Entries provided
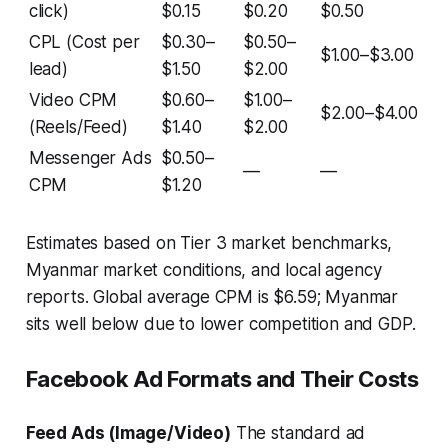
click)
$0.15
$0.20
$0.50
CPL (Cost per
$0.30–
$0.50–
$1.00–$3.00
lead)
$1.50
$2.00
Video CPM
$0.60–
$1.00–
$2.00–$4.00
(Reels/Feed)
$1.40
$2.00
Messenger Ads
$0.50–
—
—
CPM
$1.20
Estimates based on Tier 3 market benchmarks,
Myanmar market conditions, and local agency
reports. Global average CPM is $6.59; Myanmar
sits well below due to lower competition and GDP.
Facebook Ad Formats and Their Costs
Feed Ads (Image/Video)
The standard ad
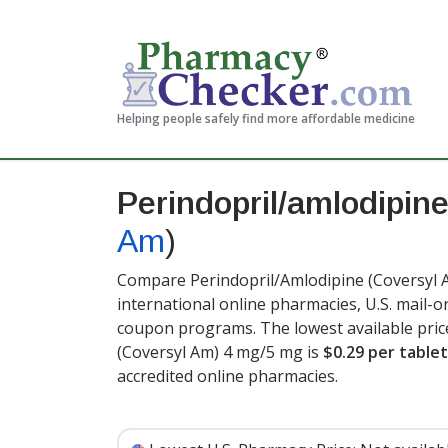
Helping people safely find more affordable medicine
Perindopril/amlodipin
Am
)
Compare Perindopril/Amlodipine (Coversyl A
international online pharmacies, U.S. mail-
coupon programs. The lowest available pric
(Coversyl Am) 4 mg/5 mg is
$0.29 per tablet
accredited online pharmacies.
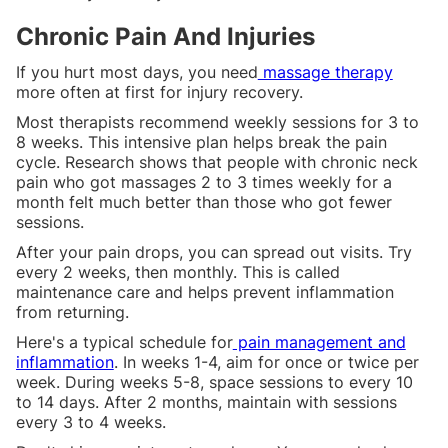
Chronic Pain And Injuries
If you hurt most days, you need
massage therapy
more often at first for injury recovery.
Most therapists recommend weekly sessions for 3 to
8 weeks. This intensive plan helps break the pain
cycle. Research shows that people with chronic neck
pain who got massages 2 to 3 times weekly for a
month felt much better than those who got fewer
sessions.
After your pain drops, you can spread out visits. Try
every 2 weeks, then monthly. This is called
maintenance care and helps prevent inflammation
from returning.
Here's a typical schedule for
pain management and
inflammation
. In weeks 1-4, aim for once or twice per
week. During weeks 5-8, space sessions to every 10
to 14 days. After 2 months, maintain with sessions
every 3 to 4 weeks.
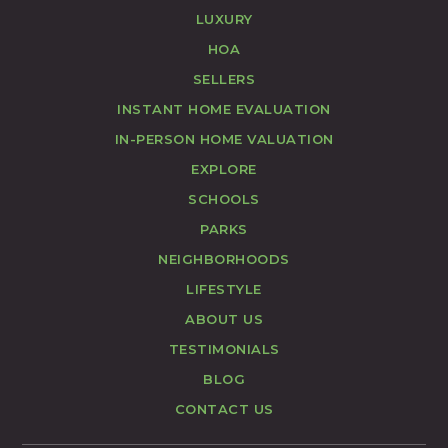
LUXURY
HOA
SELLERS
INSTANT HOME EVALUATION
IN-PERSON HOME VALUATION
EXPLORE
SCHOOLS
PARKS
NEIGHBORHOODS
LIFESTYLE
ABOUT US
TESTIMONIALS
BLOG
CONTACT US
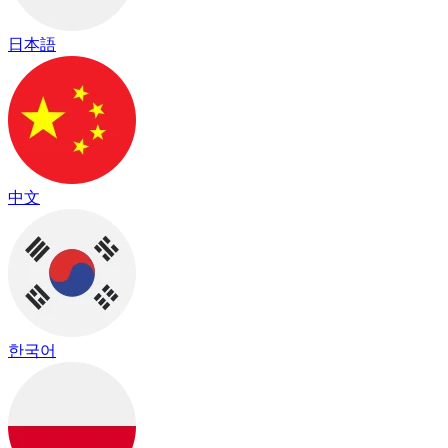
日本語
中文
한국어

Your assignment
Only the lines from the one containing "cycle. Research shows" through the last line of the entries should be transcribed, exactly and with no pictures.

Finished exercise
cycle. Research shows that people with chronic neck
pain who got massages 2 to 3 times weekly for a
month felt much better than those who got fewer
sessions.
After your pain drops, you can spread out visits. Try
every 2 weeks, then monthly. This is called
maintenance care and helps prevent inflammation
from returning.
Here's a typical schedule for
pain management and
inflammation
. In weeks 1-4, aim for once or twice per
week. During weeks 5-8, space sessions to every 10
to 14 days. After 2 months, maintain with sessions
every 3 to 4 weeks.
LUXURY
HOA
SELLERS
INSTANT HOME EVALUATION
IN-PERSON HOME VALUATION
EXPLORE
SCHOOLS
PARKS
NEIGHBORHOODS
LIFESTYLE
ABOUT US
TESTIMONIALS
BLOG
CONTACT US
日本語
中文
한국어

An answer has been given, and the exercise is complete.